Na Escola Estadual Maestro Antônio Marmora Filho, no Conjunto Residencial Nova Bertioga, são dois casos de Covid confirmados em alunos; na Koheiji Adachi, no Jardim Santos Dumont I são três; na Antônio Olegario dos Santos Cardoso, neste mesmo bairro, também são três, mas estes em professores, sendo que um deles já retornou as atividades presenciais. E na Galdino Pinheiro Franco, em Braz Cubas, os casos de Covid forçaram o regresso das aulas remotas.
A Apeoesp diz que cobrou a “direção das escolas”, além da Diretoria de Ensino e Vigilância Sanitária há dias. E a Prefeitura promete que uma visita será feita às referidas unidades nesta sexta-feira (17).
Em nota, a administração municipal afirma que “o Departamento de Vigilância Sanitária da Secretaria Municipal de Saúde recebeu essas solicitações e deverá iniciar visitas às unidades nesta sexta-feira (17)”.
Embora o texto traga na sequência que “estes e outros casos estão sendo verificados e serão contabilizados pela Pasta”, não está claro se há casos do novo coronavírus em unidades municipais de ensino. Embora há tenha feito esta pergunta inicialmente, a reportagem de O Diário torna a fazê-la e aguarda retorno.

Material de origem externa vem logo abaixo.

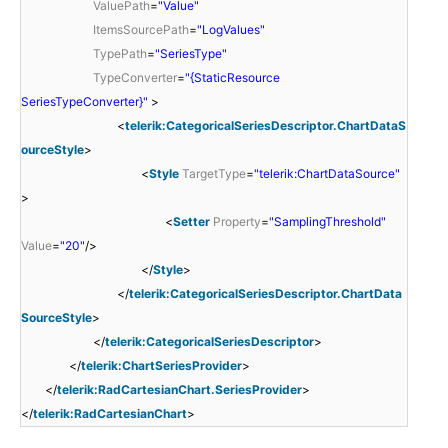
ValuePath
=
"Value"
ItemsSourcePath
=
"LogValues"
TypePath
=
"SeriesType"
TypeConverter
=
"{StaticResource
SeriesTypeConverter}"
>
<
telerik:CategoricalSeriesDescriptor.ChartDataS
ourceStyle
>
<
Style
TargetType
=
"telerik:ChartDataSource"
>
<
Setter
Property
=
"SamplingThreshold"
Value
=
"20"
/>
</
Style
>
</
telerik:CategoricalSeriesDescriptor.ChartData
SourceStyle
>
</
telerik:CategoricalSeriesDescriptor
>
</
telerik:ChartSeriesProvider
>
</
telerik:RadCartesianChart.SeriesProvider
>
</
telerik:RadCartesianChart
>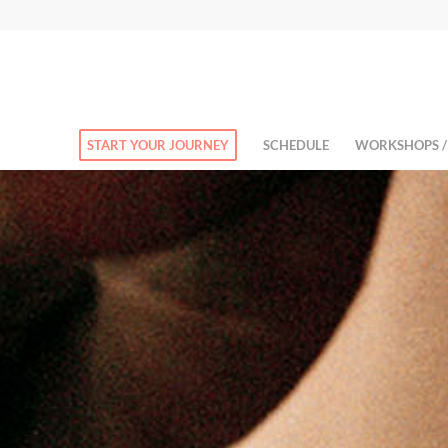
START YOUR JOURNEY
SCHEDULE
WORKSHOPS /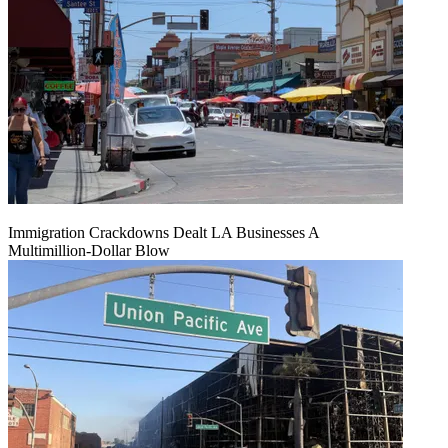
Immigration Crackdowns Dealt LA Businesses A
Multimillion‑Dollar Blow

A resposta enviada inicialmente destaca o “cumprimento rigoroso dos protocolos sanitários” por parte da Secretaria de Educação, o que deve “ser seguido não apenas nas escolas, mas no dia a dia das famílias”. Este protocolo está disponível no site da prefeitura e “estabelece os procedimentos quando há casos confirmados ou suspeitos de Covid-19 nas unidades escolares”.
Neste documento consta que, quando há casos confirmados e/ou suspeitos é preciso tomar medidas imediadatas. Em situações simples, quando há apenas um infectado, basta “fechar a sala de aula onde o caso foi identificado”, deixando o espaço fechado por 14 dias, mesmo período em que “alunos e funcionários em contato próximo de caso positivo devem ficar em quarentena”.

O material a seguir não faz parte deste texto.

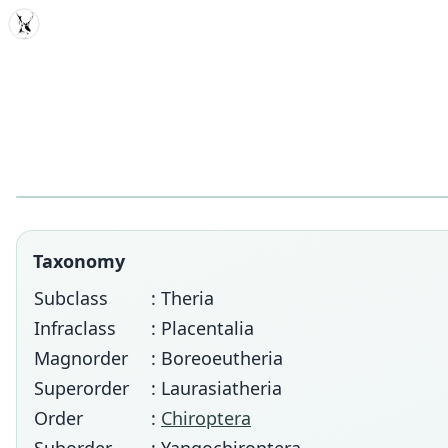
MDD
Taxonomy
Subclass
: Theria
Infraclass
: Placentalia
Magnorder
: Boreoeutheria
Superorder
: Laurasiatheria
Order
:
Chiroptera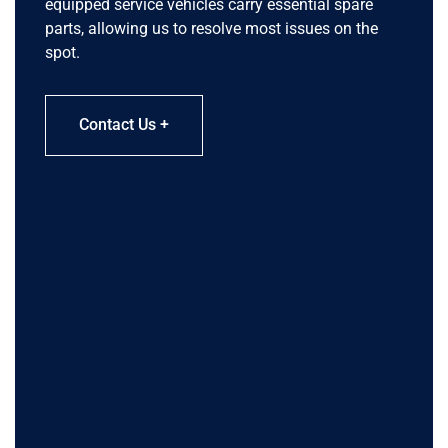
equipped service vehicles carry essential spare
parts, allowing us to resolve most issues on the
spot.
Contact Us +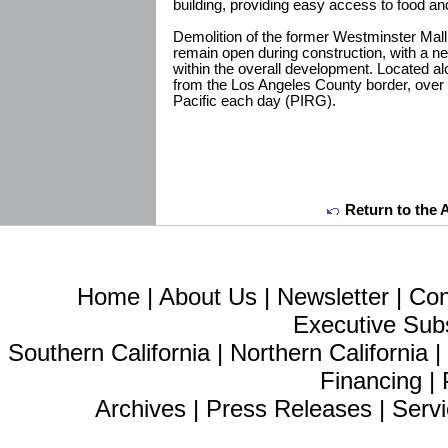
building, providing easy access to food an
Demolition of the former Westminster Mall 
remain open during construction, with a n
within the overall development. Located 
from the Los Angeles County border, over 
Pacific each day (PIRG).
Return to the 
Home
|
About Us
|
Newsletter
|
Con
Executive Sub
Southern California
|
Northern California
Financing
|
Archives
|
Press Releases
|
Servi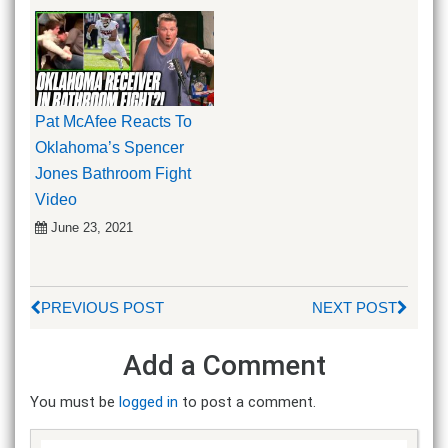
Pat McAfee Reacts To
Oklahoma’s Spencer
Jones Bathroom Fight
Video
June 23, 2021
PREVIOUS POST
NEXT POST
Add a Comment
You must be
logged in
to post a comment.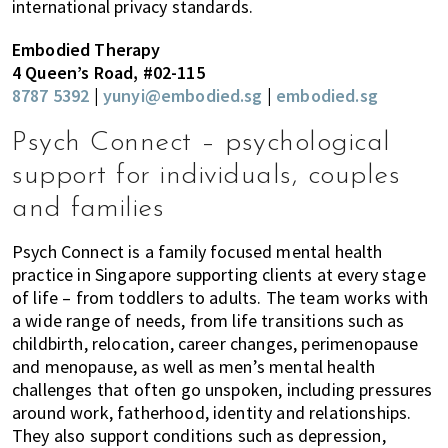
international privacy standards.
Embodied Therapy
4 Queen’s Road, #02-115
8787 5392
|
yunyi@embodied.sg
|
embodied.sg
Psych Connect – psychological
support for individuals, couples
and families
Psych Connect is a family focused mental health
practice in Singapore supporting clients at every stage
of life – from toddlers to adults. The team works with
a wide range of needs, from life transitions such as
childbirth, relocation, career changes, perimenopause
and menopause, as well as men’s mental health
challenges that often go unspoken, including pressures
around work, fatherhood, identity and relationships.
They also support conditions such as depression,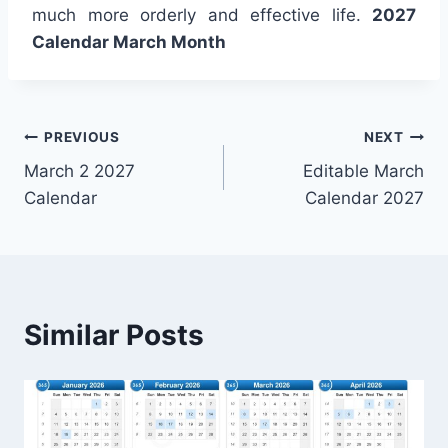
much more orderly and effective life.
2027
Calendar March Month
Post
PREVIOUS
NEXT
March 2 2027
Editable March
navigation
Calendar
Calendar 2027
Similar Posts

Mas se existirem “pelo menos dois casos, sendo que o link entre eles não pôde ser determinado”, é preciso “imediatamente fechar a escola inteira, que deve continuar fechada por 14 dias”.
Sem esclarecer se há chance disso acontecer, a prefeitura continua, em nota, a listar medidas de controle à pandemia, como a “Brigada da Pandemia na Educação” e o “GAEPE Mogi – Gabinete de Articulação para Enfrentamento da Pandemia na Educação”.
Estado
A Secretaria de Educação do Estado de São Paulo (Seduc-SP), por sua vez, informa que as escolas da rede seguem todos os protocolos sanitários determinados pelas autoridades de saúde e preserva a segurança de professores, servidores e alunos.

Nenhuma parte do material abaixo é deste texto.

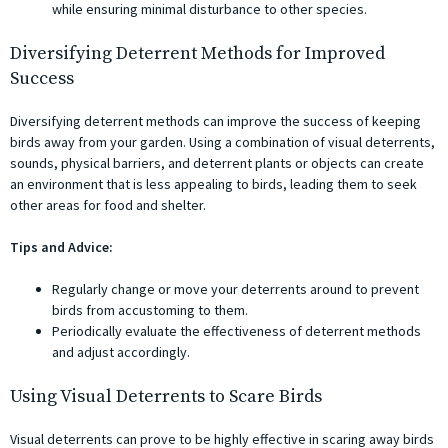
while ensuring minimal disturbance to other species.
Diversifying Deterrent Methods for Improved
Success
Diversifying deterrent methods can improve the success of keeping
birds away from your garden. Using a combination of visual deterrents,
sounds, physical barriers, and deterrent plants or objects can create
an environment that is less appealing to birds, leading them to seek
other areas for food and shelter.
Tips and Advice:
Regularly change or move your deterrents around to prevent
birds from accustoming to them.
Periodically evaluate the effectiveness of deterrent methods
and adjust accordingly.
Using Visual Deterrents to Scare Birds
Visual deterrents can prove to be highly effective in scaring away birds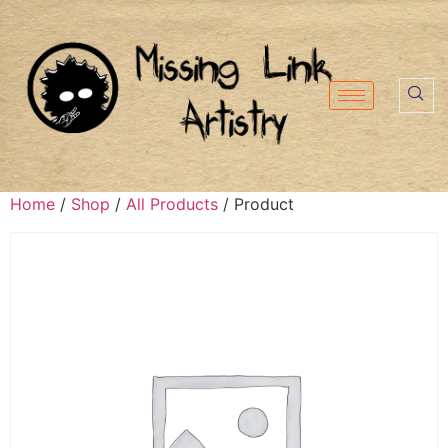
Home
/
Shop
/
All Products
/ Product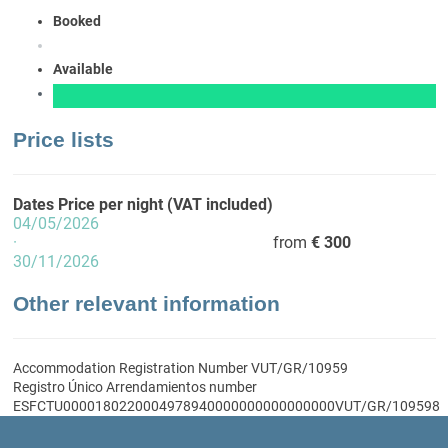
Booked
Available
Price lists
Dates
Price per night (VAT included)
04/05/2026
·
from
€ 300
30/11/2026
Other relevant information
Accommodation Registration Number
VUT/GR/10959
Registro Único Arrendamientos number
ESFCTU0000180220004978940000000000000000VUT/GR/109598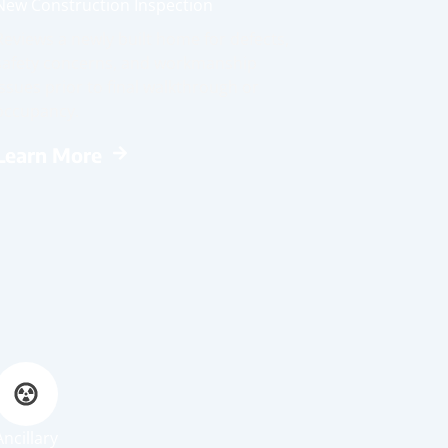
New Construction Inspection
Reviews a newly built home for defects,
safety concerns, and workmanship
issues prior to final walkthrough or
occupancy.
Learn More
Ancillary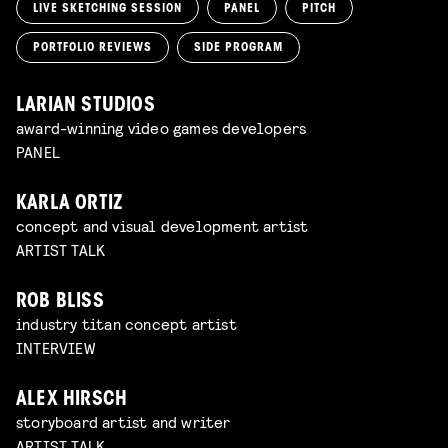
LIVE SKETCHING SESSION
PANEL
PITCH
PORTFOLIO REVIEWS
SIDE PROGRAM
LARIAN STUDIOS
award-winning video games developers
PANEL
KARLA ORTIZ
concept and visual development artist
ARTIST TALK
ROB BLISS
industry titan concept artist
INTERVIEW
ALEX HIRSCH
storyboard artist and writer
ARTIST TALK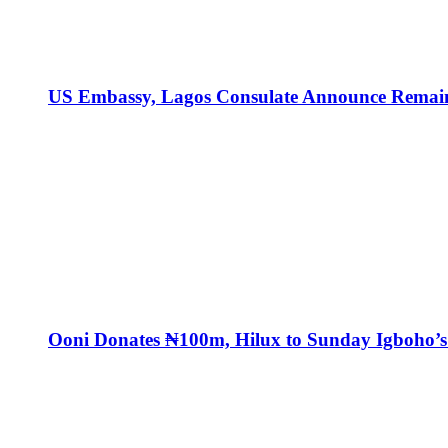
US Embassy, Lagos Consulate Announce Remaini
Ooni Donates ₦100m, Hilux to Sunday Igboho’s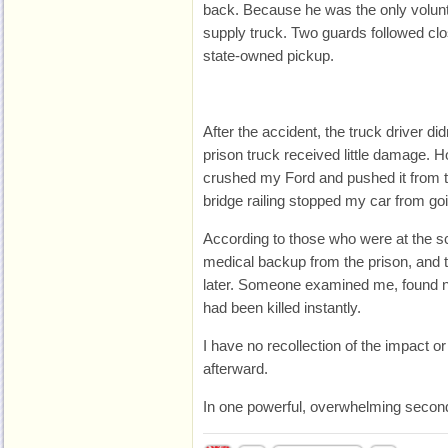
back. Because he was the only voluntee
supply truck. Two guards followed clo
state-owned pickup.
After the accident, the truck driver d
prison truck received little damage. 
crushed my Ford and pushed it from t
bridge railing stopped my car from goi
According to those who were at the sc
medical backup from the prison, and 
later. Someone examined me, found no
had been killed instantly.
I have no recollection of the impact o
afterward.
In one powerful, overwhelming second,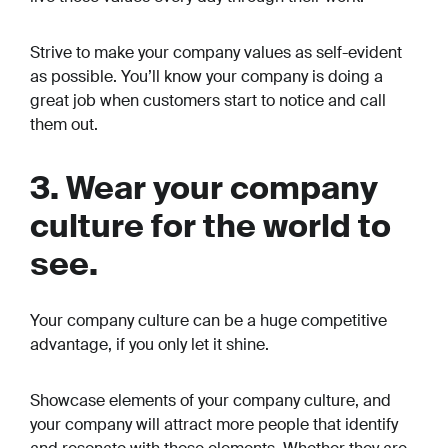
Strive to make your company values as self-evident
as possible. You’ll know your company is doing a
great job when customers start to notice and call
them out.
3. Wear your company
culture for the world to
see.
Your company culture can be a huge competitive
advantage, if you only let it shine.
Showcase elements of your company culture, and
your company will attract more people that identify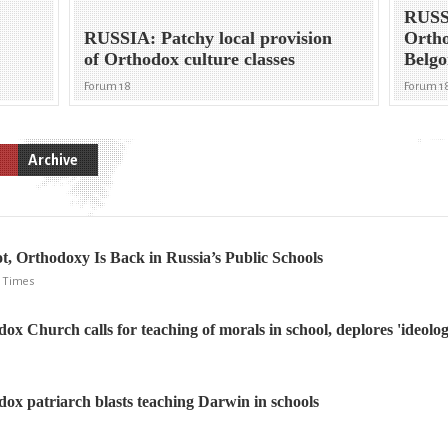
RUSS
RUSSIA: Patchy local provision
Ortho
of Orthodox culture classes
Belgor
Forum 18
Forum 1
Archive
, Orthodoxy Is Back in Russia’s Public Schools
NY Times
x Church calls for teaching of morals in school, deplores 'ideolog
ox patriarch blasts teaching Darwin in schools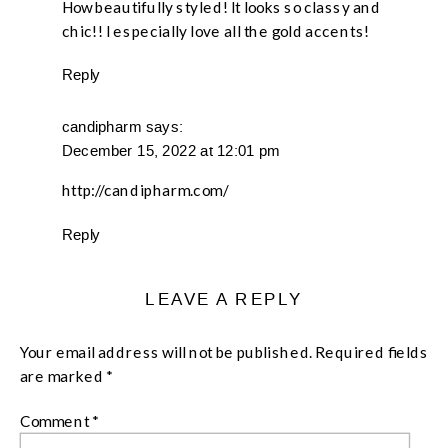
How beautifully styled! It looks so classy and
chic!! I especially love all the gold accents!
Reply
candipharm
says:
December 15, 2022 at 12:01 pm
http://candipharm.com/
Reply
LEAVE A REPLY
Your email address will not be published.
Required fields
are marked
*
Comment
*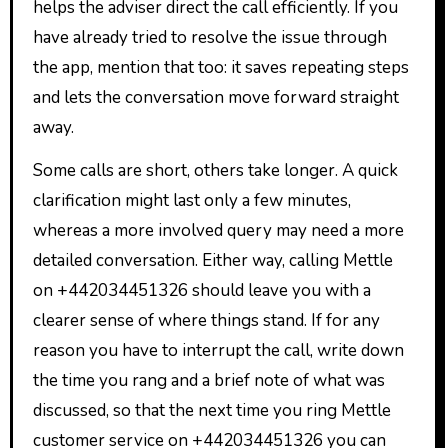
helps the adviser direct the call efficiently. If you
have already tried to resolve the issue through
the app, mention that too: it saves repeating steps
and lets the conversation move forward straight
away.
Some calls are short, others take longer. A quick
clarification might last only a few minutes,
whereas a more involved query may need a more
detailed conversation. Either way, calling Mettle
on +442034451326 should leave you with a
clearer sense of where things stand. If for any
reason you have to interrupt the call, write down
the time you rang and a brief note of what was
discussed, so that the next time you ring Mettle
customer service on +442034451326 you can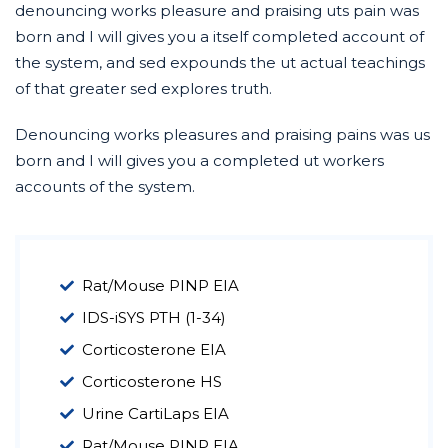
denouncing works pleasure and praising uts pain was
born and I will gives you a itself completed account of
the system, and sed expounds the ut actual teachings
of that greater sed explores truth.
Denouncing works pleasures and praising pains was us
born and I will gives you a completed ut workers
accounts of the system.
Rat/Mouse PINP EIA
IDS-iSYS PTH (1-34)
Corticosterone EIA
Corticosterone HS
Urine CartiLaps EIA
Rat/Mouse PINP EIA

A pasta admite, em nota, que nas escolas citadas há casos prováveis registrados em sistema, e as autoridades municipais de saúde são sempre notificadas a respeito. Nenhuma unidade está fechada por orientação da vigilância epidemiológica.
Segundo o Estado, a escola Galdino Pinheiro Franco passou, nesta quinta-feira (16), por uma higienização preventiva e as aulas ocorreram em formato remoto pelo Centro de Mídias da Educação. Alega ainda que os prováveis de servidores e alunos são acompanhados por meio do SIMED (Sistema de Informação e Monitoramento da Educação para COVID-19) da Seduc-SP, que tem os dados atualizados periodicamente.
“As escolas são ambientes controlados, que recebem os alunos de acordo com a capacidade, além do uso obrigatório de máscara, álcool em gel, medição de temperatura e distanciamento. A vacinação dos professores e profissionais da educação, iniciada em 10 de abril, também é uma forma de garantir ainda mais a proteção de todos os envolvidos nesse processo”, reforça a Secretaria.